In the end I had to put the hands back into my handmade marmalade the industrial age will have to wait. In the background Simon and Garfunkel was singing, “Slow down, you move too fast,
You got to make the morning last"

Marmalade is slow food and I love the smell of fresh orange oil bursting on my hands as I cut the orange peel as thin as possible. For me food is about the visual "ek moet sien hoe lekker dit is voor ek dit nog geproe het." That I had to say in Afrikaans because I could not translate it. As a lover of Marmalade it is the best to have the kitchen filled with the smell of cooking citrus peel. I can taste the Marmalade that it is going to produce.
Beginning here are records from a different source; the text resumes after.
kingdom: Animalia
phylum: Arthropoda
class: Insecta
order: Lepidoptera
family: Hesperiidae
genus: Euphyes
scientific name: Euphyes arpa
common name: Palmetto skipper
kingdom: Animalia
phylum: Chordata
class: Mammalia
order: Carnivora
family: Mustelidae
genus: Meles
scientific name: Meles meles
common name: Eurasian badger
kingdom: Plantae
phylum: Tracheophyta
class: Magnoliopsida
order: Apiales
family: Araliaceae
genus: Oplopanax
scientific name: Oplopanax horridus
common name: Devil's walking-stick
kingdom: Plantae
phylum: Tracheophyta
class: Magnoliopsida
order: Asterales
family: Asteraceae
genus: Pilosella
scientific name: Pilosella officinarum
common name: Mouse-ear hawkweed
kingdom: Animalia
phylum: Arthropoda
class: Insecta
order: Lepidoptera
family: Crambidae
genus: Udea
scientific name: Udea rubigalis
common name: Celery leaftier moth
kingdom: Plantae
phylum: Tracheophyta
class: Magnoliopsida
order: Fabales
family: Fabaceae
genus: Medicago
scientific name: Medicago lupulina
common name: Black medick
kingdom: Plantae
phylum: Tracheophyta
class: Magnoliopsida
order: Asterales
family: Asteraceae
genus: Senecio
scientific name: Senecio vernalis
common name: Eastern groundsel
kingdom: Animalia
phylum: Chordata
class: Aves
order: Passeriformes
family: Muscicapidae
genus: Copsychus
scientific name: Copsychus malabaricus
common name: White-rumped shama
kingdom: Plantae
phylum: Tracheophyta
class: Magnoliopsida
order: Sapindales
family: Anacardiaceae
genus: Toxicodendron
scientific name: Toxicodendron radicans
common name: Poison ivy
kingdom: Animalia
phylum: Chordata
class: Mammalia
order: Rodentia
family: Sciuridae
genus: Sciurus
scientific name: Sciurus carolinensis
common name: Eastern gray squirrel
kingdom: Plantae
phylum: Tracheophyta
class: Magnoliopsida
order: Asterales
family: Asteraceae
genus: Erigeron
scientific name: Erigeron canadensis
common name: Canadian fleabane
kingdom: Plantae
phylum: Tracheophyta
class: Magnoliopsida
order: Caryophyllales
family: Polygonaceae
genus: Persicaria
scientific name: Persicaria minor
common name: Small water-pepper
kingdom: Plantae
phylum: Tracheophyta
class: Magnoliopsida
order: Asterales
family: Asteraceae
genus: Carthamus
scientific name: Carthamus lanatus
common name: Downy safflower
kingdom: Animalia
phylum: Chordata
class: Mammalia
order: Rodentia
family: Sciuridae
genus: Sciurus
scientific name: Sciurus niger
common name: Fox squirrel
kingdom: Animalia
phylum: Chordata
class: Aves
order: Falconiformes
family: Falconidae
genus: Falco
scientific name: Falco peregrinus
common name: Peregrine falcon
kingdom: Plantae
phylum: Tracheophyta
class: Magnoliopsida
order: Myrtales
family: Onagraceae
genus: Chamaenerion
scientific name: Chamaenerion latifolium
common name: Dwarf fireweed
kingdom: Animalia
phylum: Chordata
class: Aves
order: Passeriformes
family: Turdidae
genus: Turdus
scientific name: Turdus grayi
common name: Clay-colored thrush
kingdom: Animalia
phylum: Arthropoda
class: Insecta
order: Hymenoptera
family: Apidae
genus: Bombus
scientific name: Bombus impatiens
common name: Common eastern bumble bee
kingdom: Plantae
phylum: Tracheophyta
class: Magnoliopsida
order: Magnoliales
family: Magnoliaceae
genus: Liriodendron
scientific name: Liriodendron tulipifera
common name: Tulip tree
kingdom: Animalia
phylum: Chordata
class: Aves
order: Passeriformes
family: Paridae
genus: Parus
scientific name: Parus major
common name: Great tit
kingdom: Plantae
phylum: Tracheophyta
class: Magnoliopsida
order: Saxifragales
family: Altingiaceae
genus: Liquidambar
When I eat my Marmalade on toast I will also have this memory of cooking citrus peel.

In the end my peels were not the perfect precision sliced ones I had hope for but each of them are unique and when I put them on the breakfast table it is not just a pot of Marmalade I am offering you but also the abundance of my garden captured in a small glass jar.





"Soetlemoen" Marmalade and Seville Marmalade with Ginger


My kitchen with the first batch of Marmalade the second was still cooking

Lekker vir Later


“I got the blues thinking of the future, so I left off and made some marmalade. It's amazing how it cheers one up to shred oranges and scrub the floor.”

D.H. Lawrence (1885-1930)

2 comments:

  1. Nothing better than homegrown, homemade marmalade! Little pots of gold. I cannot wait to taste the Seville and Valencia-Ginger on a thin slice of toast washed down on a stream of homeblend tea. A picture of the freshly pipped pathways would be nice.